== What to do ==
Return a copy of each line in the listing that includes the word "KiCad".

*** Opening Data in this exercise ***

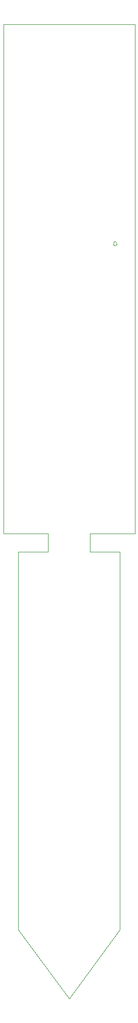
<source format=gm1>
%TF.GenerationSoftware,KiCad,Pcbnew,9.0.3-9.0.3-0~ubuntu24.04.1*%
%TF.CreationDate,2025-08-01T15:49:41+02:00*%
%TF.ProjectId,PHF000 - Node,50484630-3030-4202-9d20-4e6f64652e6b,rev?*%
%TF.SameCoordinates,Original*%
%TF.FileFunction,Profile,NP*%
%FSLAX46Y46*%
G04 Gerber Fmt 4.6, Leading zero omitted, Abs format (unit mm)*
G04 Created by KiCad (PCBNEW 9.0.3-9.0.3-0~ubuntu24.04.1) date 2025-08-01 15:49:41*
%MOMM*%
%LPD*%
G01*
G04 APERTURE LIST*
%TA.AperFunction,Profile*%
%ADD10C,0.050000*%
%TD*%
%TA.AperFunction,Profile*%
%ADD11C,0.010000*%
%TD*%
G04 APERTURE END LIST*
D10*
X89000000Y-118500000D02*
X96500000Y-118500000D01*
X91500000Y-184599000D02*
X91500000Y-121500000D01*
X100000000Y-196099000D02*
X91500000Y-184599000D01*
X89000000Y-109000000D02*
X89000000Y-33500000D01*
X108500000Y-121500000D02*
X103500000Y-121500000D01*
X96500000Y-121500000D02*
X91500000Y-121500000D01*
X111000000Y-118500000D02*
X111000000Y-109000000D01*
X108500000Y-184599000D02*
X108500000Y-121500000D01*
X103500000Y-121500000D02*
X103500000Y-118500000D01*
X100000000Y-196099000D02*
X108500000Y-184599000D01*
X89000000Y-33500000D02*
X111000000Y-33500000D01*
X111000000Y-109000000D02*
X111000000Y-33500000D01*
X89000000Y-118500000D02*
X89000000Y-109000000D01*
X96500000Y-121500000D02*
X96500000Y-118500000D01*
X103500000Y-118500000D02*
X111000000Y-118500000D01*
D11*
%TO.C,J3*%
X107440000Y-70222500D02*
X107440000Y-70022500D01*
X107960000Y-70022500D02*
X107960000Y-70222500D01*
X107440000Y-70022500D02*
G75*
G02*
X107700000Y-69762500I260000J0D01*
G01*
X107700000Y-69762500D02*
G75*
G02*
X107960000Y-70022500I0J-260000D01*
G01*
X107700000Y-70482500D02*
G75*
G02*
X107440000Y-70222500I0J260000D01*
G01*
X107960000Y-70222500D02*
G75*
G02*
X107700000Y-70482500I-260000J0D01*
G01*
%TD*%
M02*

</source>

*** Closing Data in this exercise ***

== Exercise answer ==
%TF.GenerationSoftware,KiCad,Pcbnew,9.0.3-9.0.3-0~ubuntu24.04.1*%
G04 Created by KiCad (PCBNEW 9.0.3-9.0.3-0~ubuntu24.04.1) date 2025-08-01 15:49:41*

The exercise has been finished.